If that calendar holds, every iPhone that goes on sale in the critical fall and holiday quarter starts at $999 or higher. That’s the story. Everything else is window dressing.
Apple has been edging toward this for years. The introduction of the Pro tier in 2019 created a deliberate price ceiling that buyers were initially expected to find aspirational; instead they bought it. The 16 Pro and 17 Pro outsold their non-Pro siblings in many markets, the e-tier absorbed the price-sensitive segment, and the standard iPhone increasingly looked like the model nobody had a strong reason to choose. Splitting the launch turns that latent dynamic into stated strategy. For one full quarter, the only iPhone you can walk into an Apple Store and buy new is a premium one.
The financial logic is plain.

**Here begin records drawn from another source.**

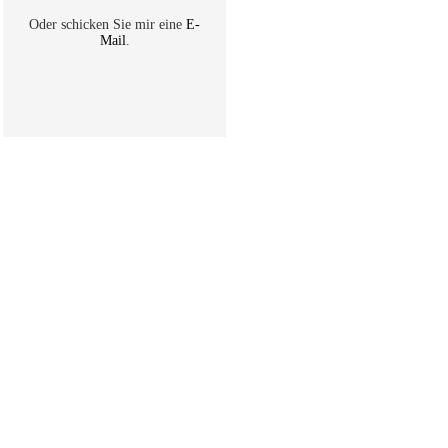
Oder schicken Sie mir eine
E-
Mail
.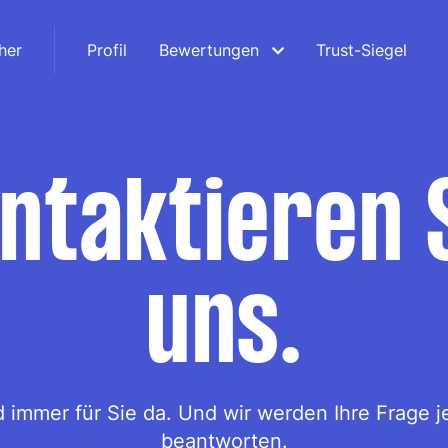
her
Profil
Bewertungen
Trust-Siegel
ntaktieren 
uns.
d immer für Sie da. Und wir werden Ihre Frage j
beantworten.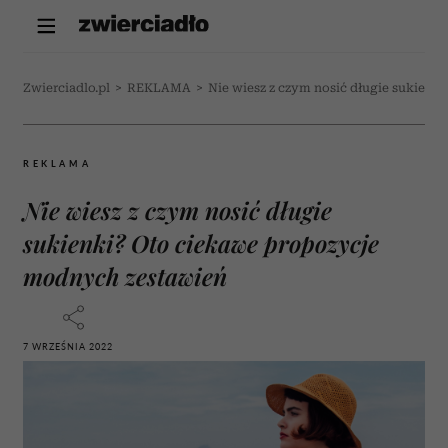
Zwierciadlo.pl
>
REKLAMA
>
Nie wiesz z czym nosić długie sukien
REKLAMA
Nie wiesz z czym nosić długie
sukienki? Oto ciekawe propozycje
modnych zestawień
7 WRZEŚNIA 2022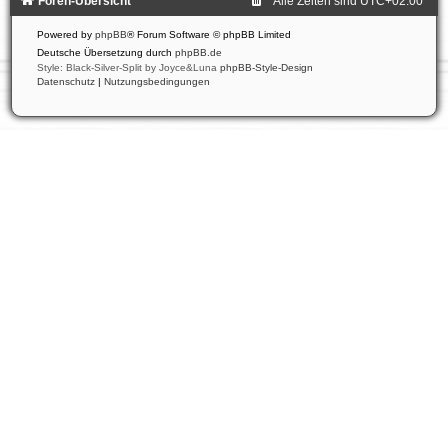
Foren-Übersicht
Alle Zeiten sind
UTC+02:00
Powered by
phpBB
® Forum Software © phpBB Limited
Deutsche Übersetzung durch
phpBB.de
Style: Black-Silver-Split by Joyce&Luna
phpBB-Style-Design
Datenschutz
|
Nutzungsbedingungen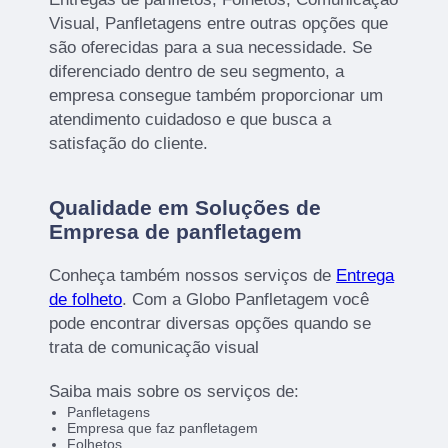
Visual, Panfletagens entre outras opções que
são oferecidas para a sua necessidade. Se
diferenciado dentro de seu segmento, a
empresa consegue também proporcionar um
atendimento cuidadoso e que busca a
satisfação do cliente.
Qualidade em Soluções de
Empresa de panfletagem
Conheça também nossos serviços de
Entrega
de folheto
. Com a Globo Panfletagem você
pode encontrar diversas opções quando se
trata de comunicação visual
Saiba mais sobre os serviços de:
Panfletagens
Empresa que faz panfletagem
Folhetos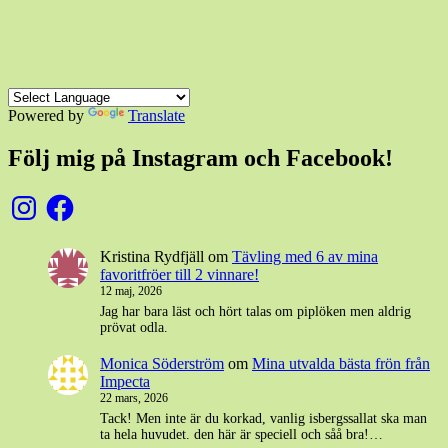
Powered by
Translate
Följ mig på Instagram och Facebook!
Instagram
Facebook
Kristina Rydfjäll
om
Tävling med 6 av mina
favoritfröer till 2 vinnare!
12 maj, 2026
Jag har bara läst och hört talas om piplöken men aldrig
prövat odla.
Monica Söderström
om
Mina utvalda bästa frön från
Impecta
22 mars, 2026
Tack! Men inte är du korkad, vanlig isbergssallat ska man
ta hela huvudet. den här är speciell och såå bra!…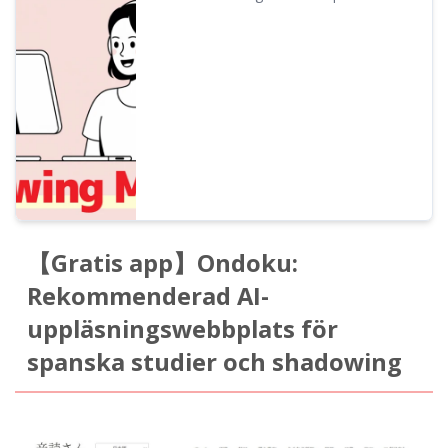
med shadowing! En förklaring för nybörjare
om en inlärningsmetod som förbättrar
lyssnande, uttal och tal samtidigt. Vi visar
även hur du skapar material med gratis AI-
röster.
【Gratis app】Ondoku:
Rekommenderad AI-
uppläsningswebbplats för
spanska studier och shadowing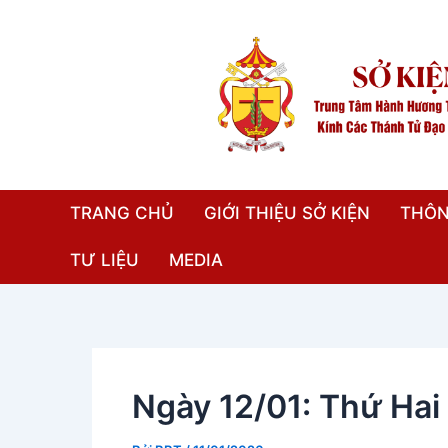
Nhảy
Điều
tới
hướng
nội
bài
dung
viết
TRANG CHỦ
GIỚI THIỆU SỞ KIỆN
THÔN
TƯ LIỆU
MEDIA
Ngày 12/01: Thứ Hai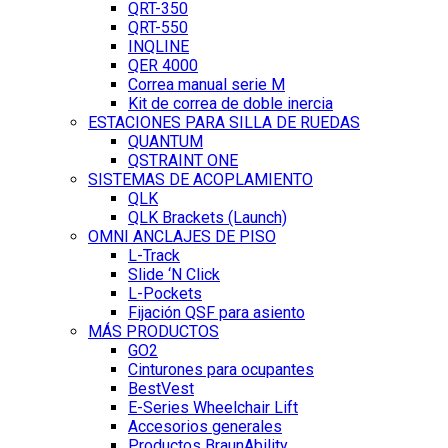
QRT-350
QRT-550
INQLINE
QER 4000
Correa manual serie M
Kit de correa de doble inercia
ESTACIONES PARA SILLA DE RUEDAS
QUANTUM
QSTRAINT ONE
SISTEMAS DE ACOPLAMIENTO
QLK
QLK Brackets (Launch)
OMNI ANCLAJES DE PISO
L-Track
Slide ‘N Click
L-Pockets
Fijación QSF para asiento
MÁS PRODUCTOS
GO2
Cinturones para ocupantes
BestVest
E-Series Wheelchair Lift
Accesorios generales
Productos BraunAbility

Holiday quarter average selling price is the metric Apple’s services-and-margins narrative is built on, and removing the cheapest current-generation option from the shelves during that window mechanically lifts ASP. The foldable Ultra reportedly carries a price tag well north of $2,000, which on its own pulls the mix upward. Stripping out the $799 base model amplifies the effect.
There is a counter-narrative — that the slip is about yield problems on the 2nm A20 Pro process, or about manufacturing capacity for the foldable’s new display assembly. Both are probably true contributing factors. But supply constraints normally produce a delayed launch of a single SKU, not a clean lineup-wide split that conveniently leaves only the high-margin models on shelves through December. When the supply story and the margin story line up this neatly, the margin story is usually the one driving.
The reasonable expectation for September is that the press will frame this as “Apple’s most ambitious lineup ever.” It is, more accurately, Apple’s most expensive one.